Hulsizer tried for months to buy the financially crippled team from the NHL but was not able to come to an arena-lease agreement with the suburban city of Glendale. He dropped out Monday after Glendale officials backed away from Hulsizer's offer to raise the money he was willing to put into the deal by $35-million (all currency U.S.).
Hulsizer, who declined to comment, was told Glendale has two other buyers lined up for the Coyotes. One is believed to be Jerry Reinsdorf, owner of the Chicago White Sox and the Chicago Bulls. The other is an unknown group that a source said is thought to have contacted Glendale recently but has not looked at any of the Coyotes' books.
Apparently Hulsizer was informed that the city wanted to restart the bidding process with him and the other two groups. He felt time was running out to take over the team and prepare for next season and declined to participate. Glendale officials could not be reached for comment.
The NHL wants $170-million for the Coyotes to cover its costs in buying the team out of bankruptcy. Hulsizer was never willing to pay that much, so negotiations involved Glendale and a lease for Jobing.com Arena.
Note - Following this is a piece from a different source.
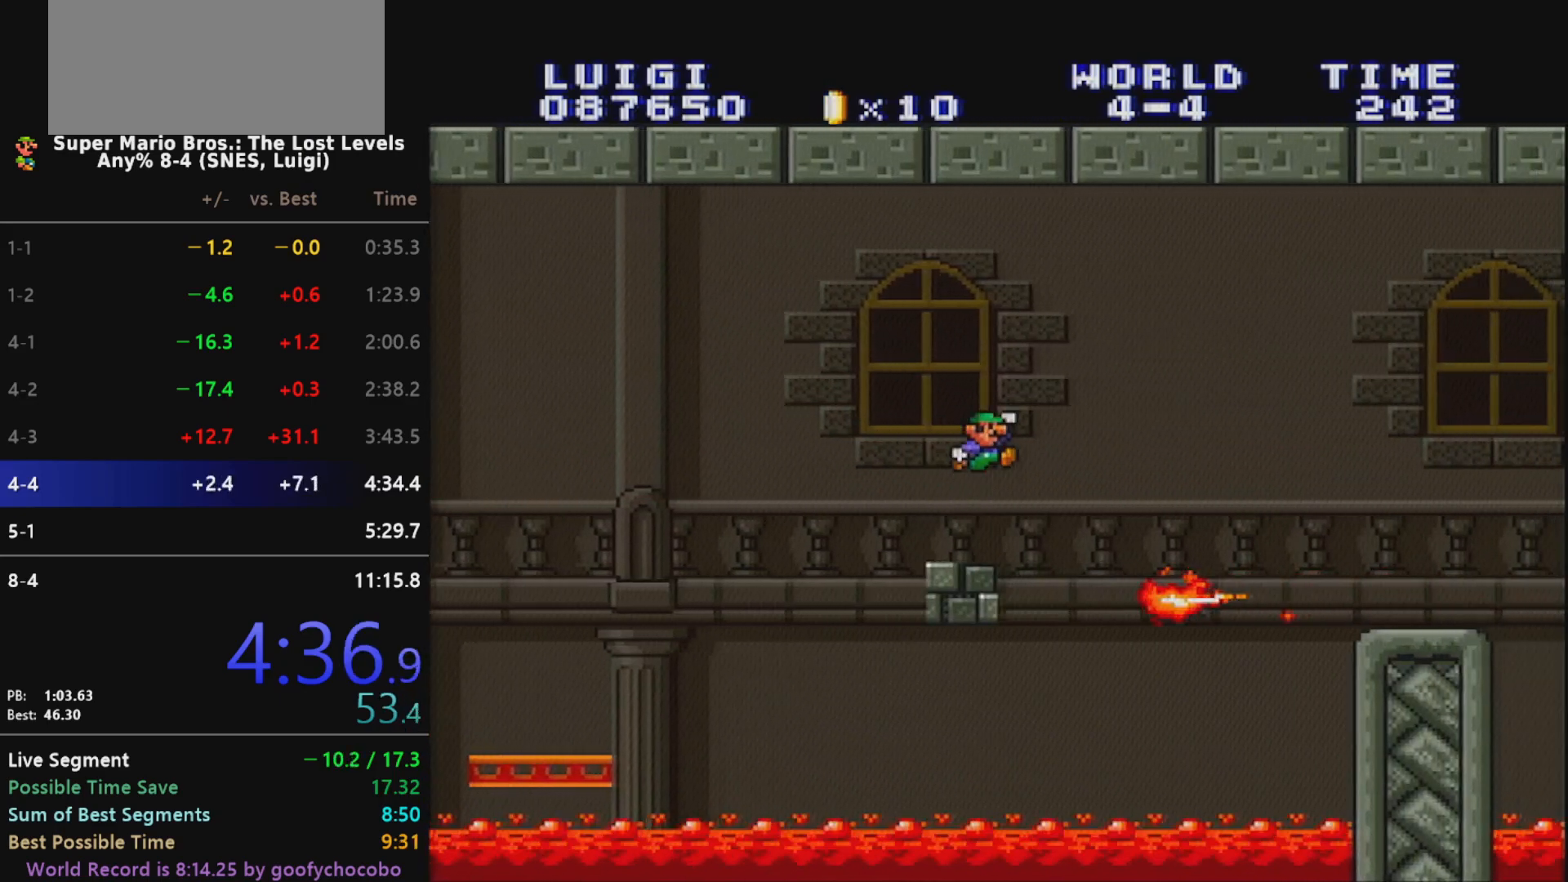
{"buttons": ["X", "DPAD_UP"], "events": [[167, "B", "up"], [167, "DPAD_RIGHT", "down"], [467, "DPAD_RIGHT", "up"], [500, "DPAD_UP", "down"]]}
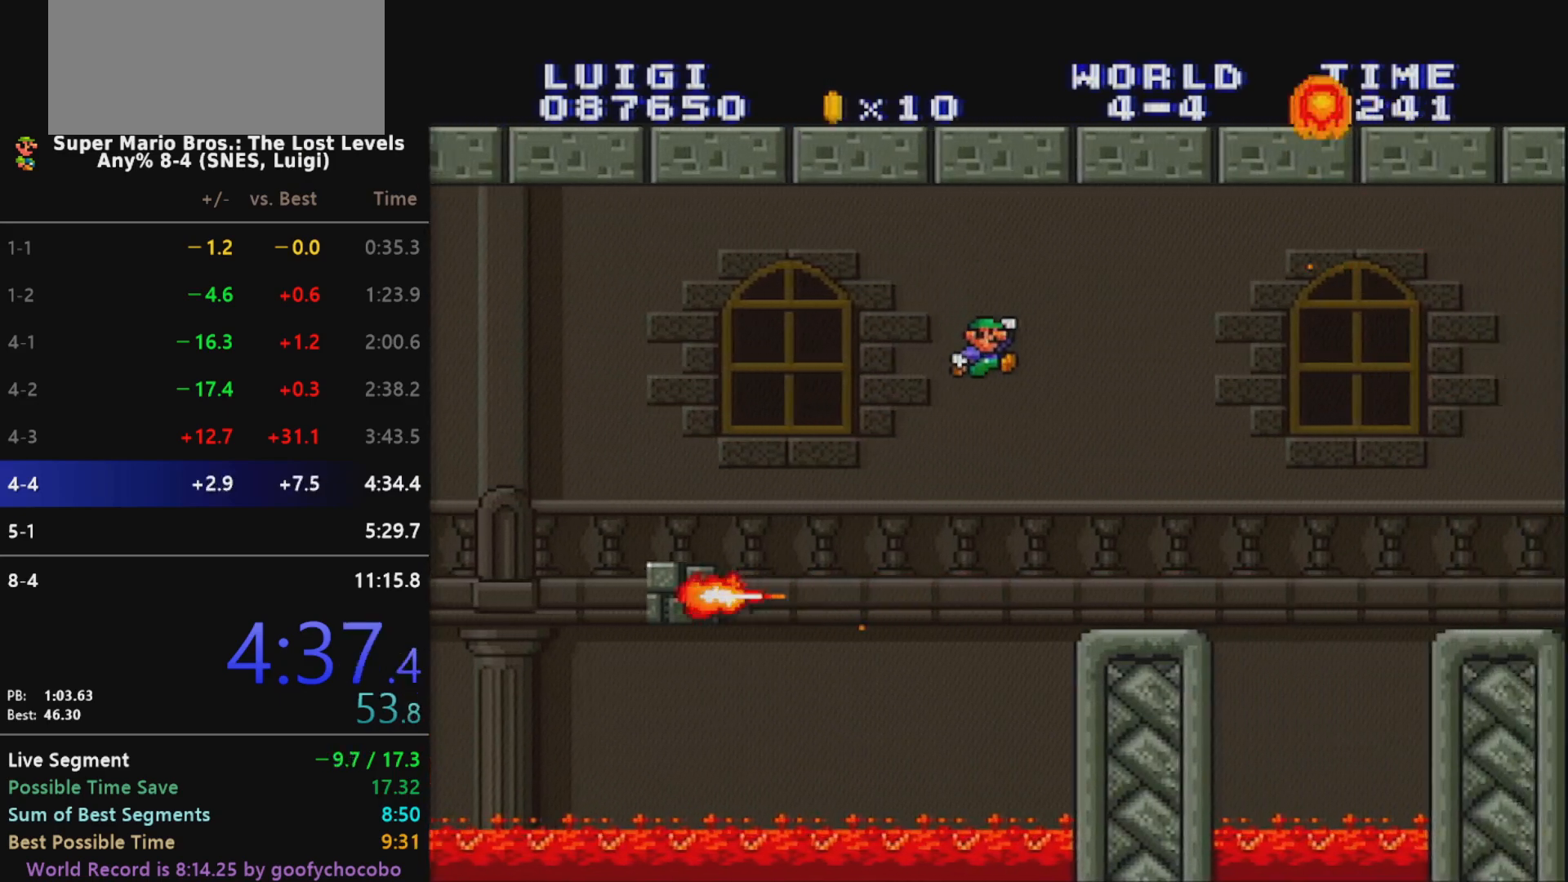
{"buttons": ["B", "X", "DPAD_LEFT"], "events": [[33, "DPAD_LEFT", "down"], [33, "DPAD_UP", "up"], [467, "B", "down"]]}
At one point, Hulsizer had a tentative agreement with Glendale that was to provide him with $100-million up front from a municipal bond deal, plus $97-million over five years for managing the arena. He was to put up another $70-million.
But opposition from the Goldwater Institute, a public watchdog, stalled the bond deal and almost saw the team sold to Winnipeg interests. But to prevent the team from moving, Glendale city council stepped in to pledge $25-million toward the Coyotes' operating losses for next season, bringing the city's subsidy for the team to $50-million over the last two years.
While the NHL gave Glendale a deadline of Dec. 31 to find a buyer willing to keep the team in Glendale or it would sell it to any buyer, those close to the situation believe city officials became emboldened when Winnipeg landed the Atlanta Thrashers this month. Reinsdorf, whose local representative, John Kaites, is a veteran Republican political power broker who is a close friend of Glendale city manager Ed Beasley, has been in and out of the Coyotes picture several times.
The irony is that Hulsizer was enticed to bid for the Coyotes when fellow Chicagoan Reinsdorf dropped out of the sale a second time because he did not want to put much of his own money into the deal. A source familiar with the negotiations said if Reinsdorf is back in the picture, it is unlikely he will be willing to put up any more of his own money than Hulsizer was.